I didn't learn, until the date
was near and the money was due, that this was an Outward Bound
expedition. I knew all about that torment, because my brother had done
one in his twenties; he said it changed his life. My personal impression
was, they teach you self-reliance, fill you with pride of
accomplishment, introduce you to your true essence, but only after
breaking you down by privation, physical exhaustion, despair, and a
cruel lack of amenities.
I called Arthur to bow out,
saying I was physically unqualified and far too whiny for the Outward
Bound experience. He batted away my protests. Almost everyone on this
hike would be in their fifties, people like me who had lost any interest
in suffering. We could expect many comforts. We wouldn't have to hunt
for water or follow the stars. There would be regular meals and tents
with high thread count. Arthur himself expected to enjoy a martini and a
cigar at the end of each day.
"But I have a bad back."
"I'll carry your pack," he said.
"I don't think my knee is up to a lot of climbing. I have this old tear in the meniscus that acts up - "
"It's not like we're climbing rock face," he said. "The trail is very gradual."
"I have a drastic fear of heights."
He paused. "Well...this is how you get over it."
I
put in some half-hearted time on the Stairmaster. I bought all the
hiking gear with the tags still attached so I could return it. My
husband was annoyingly supportive: "You'll get through it with flying
colors and then be so glad you did it," etc.; and when I left my
passport home (also known as a cry for help), he grabbed a taxi to JFK,
delivering it just minutes before check-in closed, alas. As I boarded
the flight to Peru, Arthur shot me a triumphant look, then disappeared
through the curtain into first class. I was left alone in coach with my
certain knowledge of failure.
I knew the limit of my capabilities. I was right to predict they would give out, and they did.
Now
Arthur and his nimble friends had disappeared through the curtain of
mist, leaving me alone on the trail, except for an Outward Bound guide
named Robert to spot me in case I fell or needed to be carried the rest
of the way.
Robert followed me closely, a few steps
behind, the way my father had learned to walk behind my mother in case
she fell, which started to happen more frequently in her mid-seventies.
It
was a point of pride with Mom that she rarely needed her wheelchair,
ever since the unwieldy metal leg braces for polio victims had been
improved with plastic and cushioning. Then she moved faster on her
crutches, though still carefully, always testing her rubber crutch tips
on a surface - whether the ground was firm, uneven, or slippery (small
area rugs were her bane) - before she took the next step.
Nevertheless,
Mom wasn't able to maintain her stride indefinitely. Old age brings
fresh woes to polio survivors. Even with the help of new braces, her
legs had become so bowed from supporting her weight they almost looked
like a dog's hind legs. She never knew when they might falter and
wobble, and when she lost her balance, there was nothing to do except
fall.
Once, during her travels, she hoisted herself
onto the bottom step of a bus, was unable to right herself, and toppled
backward onto the road like a felled tree. Horrified, Dad rushed to
where she lay; she had survived a few falls before, but he didn't see
how she would get up from this one, and they were far from medical help.

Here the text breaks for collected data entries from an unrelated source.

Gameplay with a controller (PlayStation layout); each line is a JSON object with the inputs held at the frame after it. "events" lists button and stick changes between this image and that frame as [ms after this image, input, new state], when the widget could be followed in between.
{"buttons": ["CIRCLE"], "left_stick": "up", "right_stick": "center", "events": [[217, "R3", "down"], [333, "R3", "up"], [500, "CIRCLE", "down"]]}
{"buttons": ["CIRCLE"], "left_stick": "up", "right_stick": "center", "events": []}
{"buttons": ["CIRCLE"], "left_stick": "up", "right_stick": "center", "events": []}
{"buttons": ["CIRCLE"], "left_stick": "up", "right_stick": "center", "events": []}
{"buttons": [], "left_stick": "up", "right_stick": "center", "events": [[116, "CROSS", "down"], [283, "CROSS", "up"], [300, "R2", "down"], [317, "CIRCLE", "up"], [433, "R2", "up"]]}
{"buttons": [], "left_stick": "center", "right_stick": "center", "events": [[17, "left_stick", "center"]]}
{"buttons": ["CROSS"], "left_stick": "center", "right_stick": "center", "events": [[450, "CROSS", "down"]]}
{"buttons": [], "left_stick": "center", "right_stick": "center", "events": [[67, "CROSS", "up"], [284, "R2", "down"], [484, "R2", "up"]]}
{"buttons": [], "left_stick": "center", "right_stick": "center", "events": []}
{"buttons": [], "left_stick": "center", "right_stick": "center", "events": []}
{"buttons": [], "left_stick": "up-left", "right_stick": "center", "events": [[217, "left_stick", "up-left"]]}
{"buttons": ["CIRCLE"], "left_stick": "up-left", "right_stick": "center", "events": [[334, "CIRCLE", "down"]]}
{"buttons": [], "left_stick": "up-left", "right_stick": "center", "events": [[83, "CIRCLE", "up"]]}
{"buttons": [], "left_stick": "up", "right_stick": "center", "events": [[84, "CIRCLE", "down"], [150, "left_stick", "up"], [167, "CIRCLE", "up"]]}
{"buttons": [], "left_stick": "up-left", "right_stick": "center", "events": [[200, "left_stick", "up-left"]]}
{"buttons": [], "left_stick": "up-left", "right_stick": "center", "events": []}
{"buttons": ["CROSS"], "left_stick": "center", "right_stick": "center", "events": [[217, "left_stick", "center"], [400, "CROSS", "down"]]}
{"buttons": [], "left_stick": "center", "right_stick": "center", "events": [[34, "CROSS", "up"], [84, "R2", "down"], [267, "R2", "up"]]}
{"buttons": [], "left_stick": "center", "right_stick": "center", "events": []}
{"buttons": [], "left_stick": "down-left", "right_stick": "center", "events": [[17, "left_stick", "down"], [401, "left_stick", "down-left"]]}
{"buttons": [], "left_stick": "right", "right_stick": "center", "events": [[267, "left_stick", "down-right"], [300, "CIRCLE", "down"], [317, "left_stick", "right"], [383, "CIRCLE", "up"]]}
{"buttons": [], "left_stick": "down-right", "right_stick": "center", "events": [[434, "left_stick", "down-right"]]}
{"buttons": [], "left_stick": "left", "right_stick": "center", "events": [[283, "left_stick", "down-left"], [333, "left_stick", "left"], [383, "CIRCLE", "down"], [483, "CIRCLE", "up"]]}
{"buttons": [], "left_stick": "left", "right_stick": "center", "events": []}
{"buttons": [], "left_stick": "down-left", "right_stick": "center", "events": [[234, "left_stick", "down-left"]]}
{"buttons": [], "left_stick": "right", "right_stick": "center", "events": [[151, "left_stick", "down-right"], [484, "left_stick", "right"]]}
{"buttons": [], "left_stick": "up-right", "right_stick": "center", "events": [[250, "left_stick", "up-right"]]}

Yet when they stood her up, she boarded the bus. She told me later that
the secret was, if you knew you were going to crash, to make yourself
utterly limp. Flailing to break your fall would increase your chance of
breaking bones. With her way, the worst you could get would be a
concussion and huge bruises that were no big deal to this tough-skinned
marvel of a woman.
Mom hated for anyone to walk close
behind her. It implied that she needed support, was weak or helpless,
dependent on others, all of which enraged and humiliated her. Hovering
people, no matter their good intentions, ruined her concentration, for
she had a task: of ascertaining where to place her rubber crutch tips,
then testing the surface, then locking her arms on the grips while she
swung herself forward, then scouting the next safe spot to plant the
crutches. When left alone to focus, she could travel at remarkable
speed. Thus she resented my Dad when, after the bus accident, he
insisted on following a few steps behind her - as Robert was doing for
me now on the Inca trail.
I felt the same humiliation,
as I shifted more and more of my weight from my spent legs to my poles. I
could not afford to look anywhere but the stones at my feet. Each step
presented a unique problem. Some were slippery, some uneven, some loose,
some just broken rubble. I had to locate a safe spot to plant the pole
tips, test the stability of the surface, then hoist myself up and assess
the next stair; a progress on repeat, over and over...until I realized I
was inside my mother.
Immediately I started to cry. I
tried to hide my tears from Robert, but he could hear me snorkeling
mucous. "It's not that much farther," he said. "Everyone's up there." I
looked up from the stones. He was pointing up at a mountain peak ahead
that was so shrouded in fog it might have been a hundred yards away or
ten miles for all I could tell.
He added, "They're waiting in Warmiwañusqa - Dead Woman's Pass."
Those
words stopped me cold. Inhabiting my mother, leaning on her crutches, I
was seized by the truth I'd resisted: that she was dying. Years before,
she had begin the long, slow decline into dementia, and it would claim
her soon. Every day, she was passing farther from reach. I could not
stop her fade nor break her fall.
I collapsed on a
boulder and sobbed. Robert shifted nervously nearby. He thought I was
throwing in the towel, and then what would he do with me?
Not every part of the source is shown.